Texte fourni —
----
Les locutions et expressions dans lesquelles on retrouve le mot « sedět » sont en effet très nombreuses. La question qui se pose à nous est donc de savoir par laquelle commencer. Et pour ceux, comme nous, incapables de se décider, hésitants sur leur comportement à adopter vis-à-vis de quelqu’un ou de quelque chose, les Tchèques disent parfois qu’ils sont « assis sur deux chaises » - « sedí na dvou židlích », l’équivalent en français de la métaphore facile à comprendre « ne pas savoir sur quel pied danser », voire de la locution très familière et imagée « avoir le cul entre deux chaises » ; dans le sens où la personne en question inconfortablement installée se trouve dans une position où il lui est bien difficile de choisir son camp.

Attention, toutefois, car « « sedět na dvou židlích » peut également être employée pour une personne qui occupe deux fonctions différentes à la fois, possède diverses responsabilités ou mène de front plusieurs activités. En français, l’équivalent serait sans doute « porter plusieurs casquettes », voire, dans un certain contexte, « courir deux lèvres à la fois »…

Mais c’est bien connu : rien ne sert de courir. Et avant de partir à point, pourquoi donc ne pas rester assis ? Il y a ceux, par exemple, qui préfèrent « rester à l’auberge jusqu’au matin » - « sedí v hospodě až do rána », tandis que d’autres, plus heureux ou malheureux (là n’est pas la question), préfèrent, eux, « s’éterniser dans les réunions » - « sedí pořád na schůzích ». Chacun sa vie après tout…

Il y a ceux également, très actifs, dont on affirme parfois qu’ils ne tiennent pas en place ou qu’ils ne savent pas rester en place une minute. Les Tchèques, eux, préfèrent dire « ani chvilku neseděl », soit littéralement « il n’a pas été assis un seul instant ». S’il s’agit d’une jeune fille présente à un bal, la même expression « ani chvilku neseděla » voudra dire que la demoiselle en question a passé l’essentiel de la soirée sur le parquet à danser. En revanche, si sa copine, probablement un peu moins belle comme cela arrive parfois, est, elle, « restée assise pendant la danse » - « seděla při tanci », cela signifie qu’elle a « fait tapisserie », autrement dit que la pauvre n’a été invitée par aucun jeune homme présent dans l’assemblée. En tchèque comme en français, une des expressions équivalentes est « stát u zdi » - « tenir les murs ». Dans les deux cas, ces expressions désignent les personnes qui participent à un bal ou à une réunion sans y prendre part en se rangeant le long des murs de la salle.
----
Extrait de données —
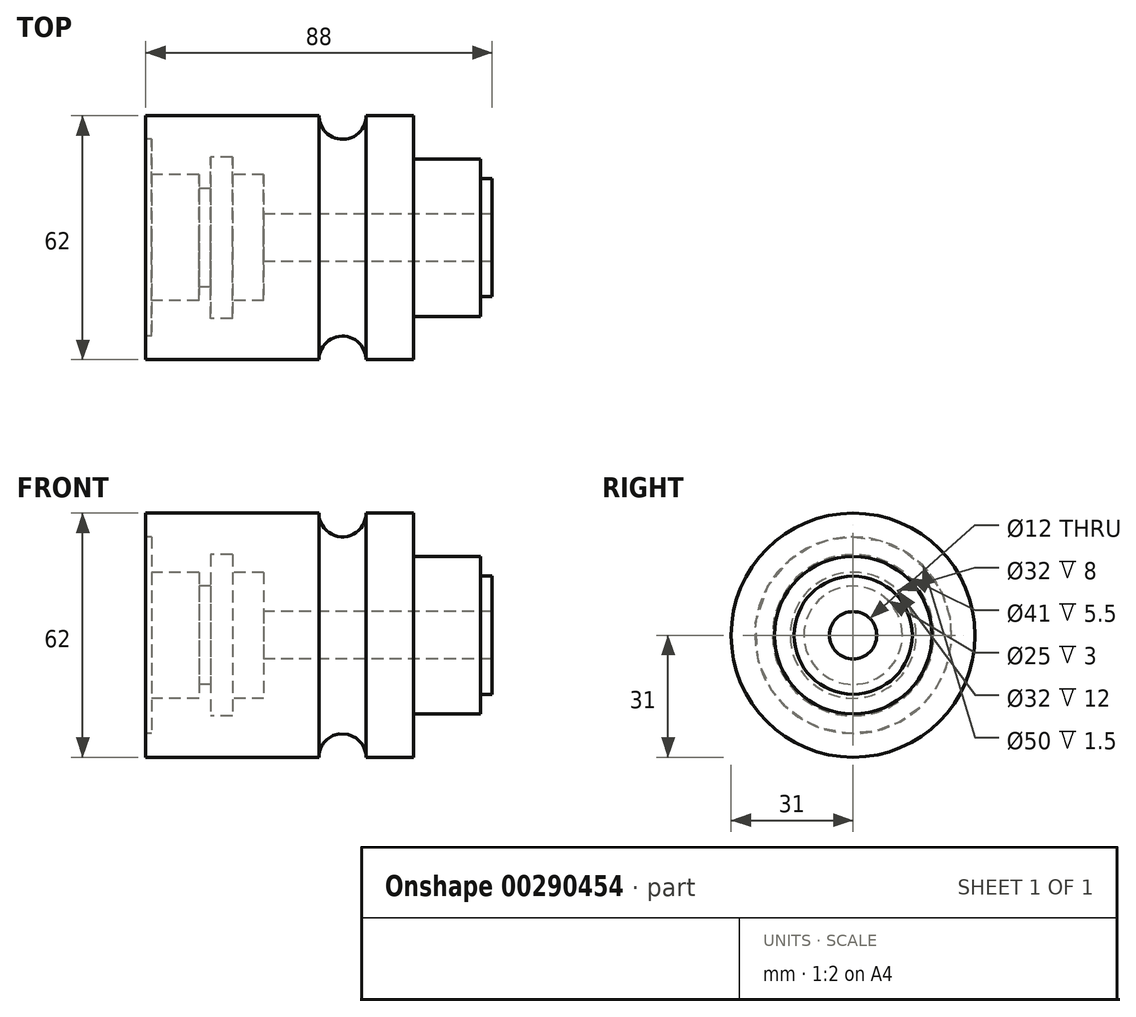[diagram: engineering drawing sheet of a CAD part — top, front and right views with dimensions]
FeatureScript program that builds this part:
----
Tâches à réaliser —
a) Dans le texte fourni, reprenez le passage qui va de « Les locutions et » jusqu'à « choisir son camp. » en substituant « tabourets » à « chaises ».
b) Prolongez le texte sur les expressions tchèques formées avec « sedět » à partir de sa dernière phrase.

Réponses fournies —
a)
Les locutions et expressions dans lesquelles on retrouve le mot « sedět » sont en effet très nombreuses. La question qui se pose à nous est donc de savoir par laquelle commencer. Et pour ceux, comme nous, incapables de se décider, hésitants sur leur comportement à adopter vis-à-vis de quelqu’un ou de quelque chose, les Tchèques disent parfois qu’ils sont « assis sur deux tabourets » - « sedí na dvou židlích », l’équivalent en français de la métaphore facile à comprendre « ne pas savoir sur quel pied danser », voire de la locution très familière et imagée « avoir le cul entre deux tabourets » ; dans le sens où la personne en question inconfortablement installée se trouve dans une position où il lui est bien difficile de choisir son camp.

b)
Il est également intéressant de préciser que le verbe « sedět » ne signifie pas seulement « être assis ». Il possède, au moins, trois autres sens différents. Le premier d’entre eux est travailler ou être membre. Ainsi, si on dit d’une personne qu’elle « sedí v kanceláři », cela ne veut pas dire qu’elle est « assise dans un bureau » (même si, de par la nature des choses, elle est effectivement bien assise dans un bureau), mais plutôt qu’elle « travaille dans un bureau ». De même, quelqu’un qui « sedí ve výboru » n’est pas « assis dans un comité », mais « est membre d’un comité ». Notons néanmoins que, ici, « sedět »équivaut alors également à siéger, dans le sens d’avoir un siège dans une assemblée. Quelque part, on retrouve donc ce sens de « être assis ».

Ce n’est plus le cas du tout lorsqu’il s’agit d’une voiture. Si un Tchèque, généralement amateur de belles bagnoles comme le laisse deviner le parc automobile relativement luxueux que l’on peut voir notamment à Prague, affirme qu’une « auto dobře sedí na silnici » (ou « v zatáčkách »), sa pensée n’est bien entendu pas que l’auto en question est « bien assise sur la route » (ou « dans les virages »), mais plutôt qu’elle « tient bien la route », qu’elle a une bonne tenue de route, et ce même dans les virages.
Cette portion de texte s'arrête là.